▸ Your goal
Without the pictures, output the records below exactly as they are.

(Collected data)
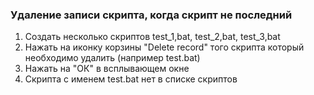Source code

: ### Удаление записи скрипта, когда скрипт не последний
1. Создать несколько скриптов test_1,bat, test_2,bat, test_3,bat
1. Нажать на иконку корзины "Delete record" того скрипта который необходимо удалить (например test.bat)
1. Нажать на "ОК" в всплывающем окне
1. Скрипта с именем test.bat нет в списке скриптов
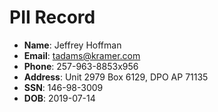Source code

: # PII Record
- **Name**: Jeffrey Hoffman
- **Email**: tadams@kramer.com
- **Phone**: 257-963-8853x956
- **Address**: Unit 2979 Box 6129, DPO AP 71135
- **SSN**: 146-98-3009
- **DOB**: 2019-07-14
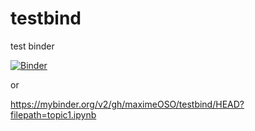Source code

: # testbind

test binder

[![Binder](https://mybinder.org/badge_logo.svg)](https://mybinder.org/v2/gh/maximeOSO/testbind/main?filepath=test_notebook.ipynb)

or

https://mybinder.org/v2/gh/maximeOSO/testbind/HEAD?filepath=topic1.ipynb
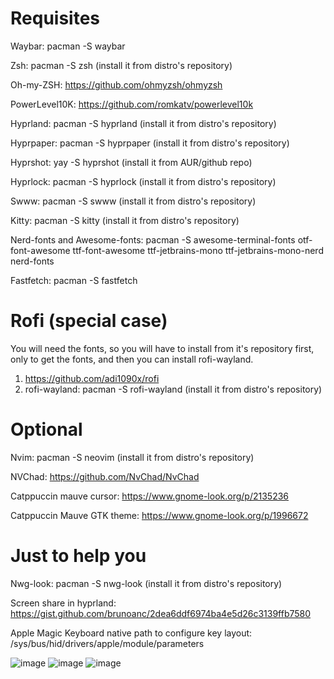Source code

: # Requisites

Waybar: pacman -S waybar

Zsh: pacman -S zsh (install it from distro's repository)

Oh-my-ZSH: https://github.com/ohmyzsh/ohmyzsh

PowerLevel10K: https://github.com/romkatv/powerlevel10k

Hyprland: pacman -S hyprland (install it from distro's repository)

Hyprpaper: pacman -S hyprpaper (install it from distro's repository)

Hyprshot: yay -S hyprshot (install it from AUR/github repo)

Hyprlock: pacman -S hyprlock (install it from distro's repository)

Swww: pacman -S swww (install it from distro's repository)

Kitty: pacman -S kitty (install it from distro's repository)

Nerd-fonts and Awesome-fonts: pacman -S awesome-terminal-fonts otf-font-awesome ttf-font-awesome ttf-jetbrains-mono ttf-jetbrains-mono-nerd nerd-fonts

Fastfetch: pacman -S fastfetch


# Rofi (special case)

  You will need the fonts, so you will have to install from it's repository first, only to get the fonts, and then you can install rofi-wayland.
  
  1. https://github.com/adi1090x/rofi
  2. rofi-wayland: pacman -S rofi-wayland (install it from distro's repository)


# Optional

Nvim: pacman -S neovim (install it from distro's repository)

NVChad: https://github.com/NvChad/NvChad

Catppuccin mauve cursor: https://www.gnome-look.org/p/2135236

Catppuccin Mauve GTK theme: https://www.gnome-look.org/p/1996672


# Just to help you

Nwg-look: pacman -S nwg-look (install it from distro's repository)

Screen share in hyprland: https://gist.github.com/brunoanc/2dea6ddf6974ba4e5d26c3139ffb7580

Apple Magic Keyboard native path to configure key layout: /sys/bus/hid/drivers/apple/module/parameters

![image](https://github.com/user-attachments/assets/d4ac6d65-5833-49ee-a219-f376a1a48c2c)
![image](https://github.com/user-attachments/assets/79315b81-b610-48bf-8167-8356a0dac238)
![image](https://github.com/user-attachments/assets/662e0e54-a2f4-478f-b2b7-153e1528f0ad)







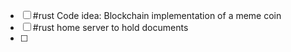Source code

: - [ ] #rust  Code idea: Blockchain implementation of a meme coin
- [ ] #rust home server to hold documents 
- [ ] 
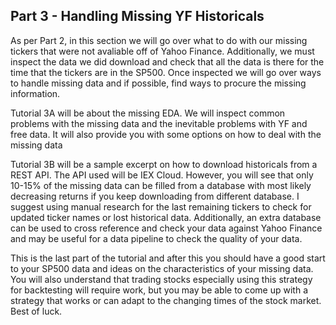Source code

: ## Part 3 - Handling Missing YF Historicals

As per Part 2, in this section we will go over what to do with our missing tickers that were not avaliable off of Yahoo Finance. Additionally, we must inspect the data we did download and check that all the data is there for the time that the tickers are in the SP500. Once inspected we will go over ways to handle missing data and if possible, find ways to procure the missing information.

Tutorial 3A will be about the missing EDA. We will inspect common problems with the missing data and the inevitable problems with YF and free data. It will also provide you with some options on how to deal with the missing data

Tutorial 3B will be a sample excerpt on how to download historicals from a REST API. The API used will be IEX Cloud. However, you will see that only 10-15% of the missing data can be filled from a database with most likely decreasing returns if you keep downloading from different database. I suggest using manual research for the last remaining tickers to check for updated ticker names or lost historical data. Additionally, an extra database can be used to cross reference and check your data against Yahoo Finance and may be useful for a data pipeline to check the quality of your data.

This is the last part of the tutorial and after this you should have a good start to your SP500 data and ideas on the characteristics of your missing data. You will also understand that trading stocks especially using this strategy for backtesting will require work, but you may be able to come up with a strategy that works or can adapt to the changing times of the stock market. Best of luck.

▸ Answer to this task
Source code

: ### Удаление записи скрипта, когда скрипт не последний
1. Создать несколько скриптов test_1,bat, test_2,bat, test_3,bat
1. Нажать на иконку корзины "Delete record" того скрипта который необходимо удалить (например test.bat)
1. Нажать на "ОК" в всплывающем окне
1. Скрипта с именем test.bat нет в списке скриптов
Source code

: # PII Record
- **Name**: Jeffrey Hoffman
- **Email**: tadams@kramer.com
- **Phone**: 257-963-8853x956
- **Address**: Unit 2979 Box 6129, DPO AP 71135
- **SSN**: 146-98-3009
- **DOB**: 2019-07-14
Source code

: # testbind

test binder

[![Binder](https://mybinder.org/badge_logo.svg)](https://mybinder.org/v2/gh/maximeOSO/testbind/main?filepath=test_notebook.ipynb)

or

https://mybinder.org/v2/gh/maximeOSO/testbind/HEAD?filepath=topic1.ipynb
Source code

: # Requisites

Waybar: pacman -S waybar

Zsh: pacman -S zsh (install it from distro's repository)

Oh-my-ZSH: https://github.com/ohmyzsh/ohmyzsh

PowerLevel10K: https://github.com/romkatv/powerlevel10k

Hyprland: pacman -S hyprland (install it from distro's repository)

Hyprpaper: pacman -S hyprpaper (install it from distro's repository)

Hyprshot: yay -S hyprshot (install it from AUR/github repo)

Hyprlock: pacman -S hyprlock (install it from distro's repository)

Swww: pacman -S swww (install it from distro's repository)

Kitty: pacman -S kitty (install it from distro's repository)

Nerd-fonts and Awesome-fonts: pacman -S awesome-terminal-fonts otf-font-awesome ttf-font-awesome ttf-jetbrains-mono ttf-jetbrains-mono-nerd nerd-fonts

Fastfetch: pacman -S fastfetch


# Rofi (special case)

  You will need the fonts, so you will have to install from it's repository first, only to get the fonts, and then you can install rofi-wayland.
  
  1. https://github.com/adi1090x/rofi
  2. rofi-wayland: pacman -S rofi-wayland (install it from distro's repository)


# Optional

Nvim: pacman -S neovim (install it from distro's repository)

NVChad: https://github.com/NvChad/NvChad

Catppuccin mauve cursor: https://www.gnome-look.org/p/2135236

Catppuccin Mauve GTK theme: https://www.gnome-look.org/p/1996672


# Just to help you

Nwg-look: pacman -S nwg-look (install it from distro's repository)

Screen share in hyprland: https://gist.github.com/brunoanc/2dea6ddf6974ba4e5d26c3139ffb7580

Apple Magic Keyboard native path to configure key layout: /sys/bus/hid/drivers/apple/module/parameters

![image](https://github.com/user-attachments/assets/d4ac6d65-5833-49ee-a219-f376a1a48c2c)
![image](https://github.com/user-attachments/assets/79315b81-b610-48bf-8167-8356a0dac238)
![image](https://github.com/user-attachments/assets/662e0e54-a2f4-478f-b2b7-153e1528f0ad)







Source code

: - [ ] #rust  Code idea: Blockchain implementation of a meme coin
- [ ] #rust home server to hold documents 
- [ ] 
Source code

: ## Part 3 - Handling Missing YF Historicals

As per Part 2, in this section we will go over what to do with our missing tickers that were not avaliable off of Yahoo Finance. Additionally, we must inspect the data we did download and check that all the data is there for the time that the tickers are in the SP500. Once inspected we will go over ways to handle missing data and if possible, find ways to procure the missing information.

Tutorial 3A will be about the missing EDA. We will inspect common problems with the missing data and the inevitable problems with YF and free data. It will also provide you with some options on how to deal with the missing data

Tutorial 3B will be a sample excerpt on how to download historicals from a REST API. The API used will be IEX Cloud. However, you will see that only 10-15% of the missing data can be filled from a database with most likely decreasing returns if you keep downloading from different database. I suggest using manual research for the last remaining tickers to check for updated ticker names or lost historical data. Additionally, an extra database can be used to cross reference and check your data against Yahoo Finance and may be useful for a data pipeline to check the quality of your data.

This is the last part of the tutorial and after this you should have a good start to your SP500 data and ideas on the characteristics of your missing data. You will also understand that trading stocks especially using this strategy for backtesting will require work, but you may be able to come up with a strategy that works or can adapt to the changing times of the stock market. Best of luck.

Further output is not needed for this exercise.